═════ Supplied records ═════

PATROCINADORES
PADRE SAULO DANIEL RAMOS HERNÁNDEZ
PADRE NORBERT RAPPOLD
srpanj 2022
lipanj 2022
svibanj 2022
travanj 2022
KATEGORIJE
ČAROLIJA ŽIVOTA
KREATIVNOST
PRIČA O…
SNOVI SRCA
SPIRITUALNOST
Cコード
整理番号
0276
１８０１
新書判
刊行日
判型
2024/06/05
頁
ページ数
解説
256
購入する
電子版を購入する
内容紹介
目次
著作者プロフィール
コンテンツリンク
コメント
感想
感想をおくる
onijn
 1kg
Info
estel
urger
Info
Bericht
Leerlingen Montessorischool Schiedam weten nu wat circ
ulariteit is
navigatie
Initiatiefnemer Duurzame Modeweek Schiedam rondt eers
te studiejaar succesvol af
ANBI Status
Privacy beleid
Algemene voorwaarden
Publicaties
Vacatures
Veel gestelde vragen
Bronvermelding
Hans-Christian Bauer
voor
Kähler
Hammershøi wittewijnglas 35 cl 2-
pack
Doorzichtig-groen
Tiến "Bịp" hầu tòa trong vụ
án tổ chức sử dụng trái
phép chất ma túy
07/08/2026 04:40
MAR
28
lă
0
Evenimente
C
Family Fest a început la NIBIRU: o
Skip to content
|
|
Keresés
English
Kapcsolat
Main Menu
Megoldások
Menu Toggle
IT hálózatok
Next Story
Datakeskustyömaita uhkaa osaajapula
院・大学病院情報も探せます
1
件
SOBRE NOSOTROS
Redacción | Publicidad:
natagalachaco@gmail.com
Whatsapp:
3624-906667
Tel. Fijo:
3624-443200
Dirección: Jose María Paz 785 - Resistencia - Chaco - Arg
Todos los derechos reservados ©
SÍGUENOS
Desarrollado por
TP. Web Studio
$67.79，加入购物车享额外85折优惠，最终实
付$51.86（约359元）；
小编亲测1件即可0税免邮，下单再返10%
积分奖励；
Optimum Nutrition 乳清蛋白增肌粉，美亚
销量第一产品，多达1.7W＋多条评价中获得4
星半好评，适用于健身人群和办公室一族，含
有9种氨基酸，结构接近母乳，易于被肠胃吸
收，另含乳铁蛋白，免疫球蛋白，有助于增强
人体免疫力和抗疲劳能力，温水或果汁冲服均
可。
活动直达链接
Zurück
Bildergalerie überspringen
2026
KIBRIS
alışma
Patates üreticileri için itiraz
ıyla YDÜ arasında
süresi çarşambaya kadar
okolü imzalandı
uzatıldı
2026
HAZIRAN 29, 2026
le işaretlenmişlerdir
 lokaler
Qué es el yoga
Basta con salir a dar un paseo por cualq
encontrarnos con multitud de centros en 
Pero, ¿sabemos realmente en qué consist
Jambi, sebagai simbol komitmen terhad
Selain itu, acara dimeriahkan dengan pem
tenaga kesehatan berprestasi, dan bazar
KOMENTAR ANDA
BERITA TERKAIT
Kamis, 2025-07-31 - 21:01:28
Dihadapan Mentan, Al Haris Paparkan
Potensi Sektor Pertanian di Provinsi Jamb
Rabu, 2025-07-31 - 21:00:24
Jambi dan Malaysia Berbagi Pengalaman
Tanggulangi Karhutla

═════

* [Exercise objective]:
Pick out every line in the data above that contains the string "PADRE", and copy each of those lines in full. Only matches with the same uppercase and lowercase letters count.

* [Exercise response]:
PADRE SAULO DANIEL RAMOS HERNÁNDEZ
PADRE NORBERT RAPPOLD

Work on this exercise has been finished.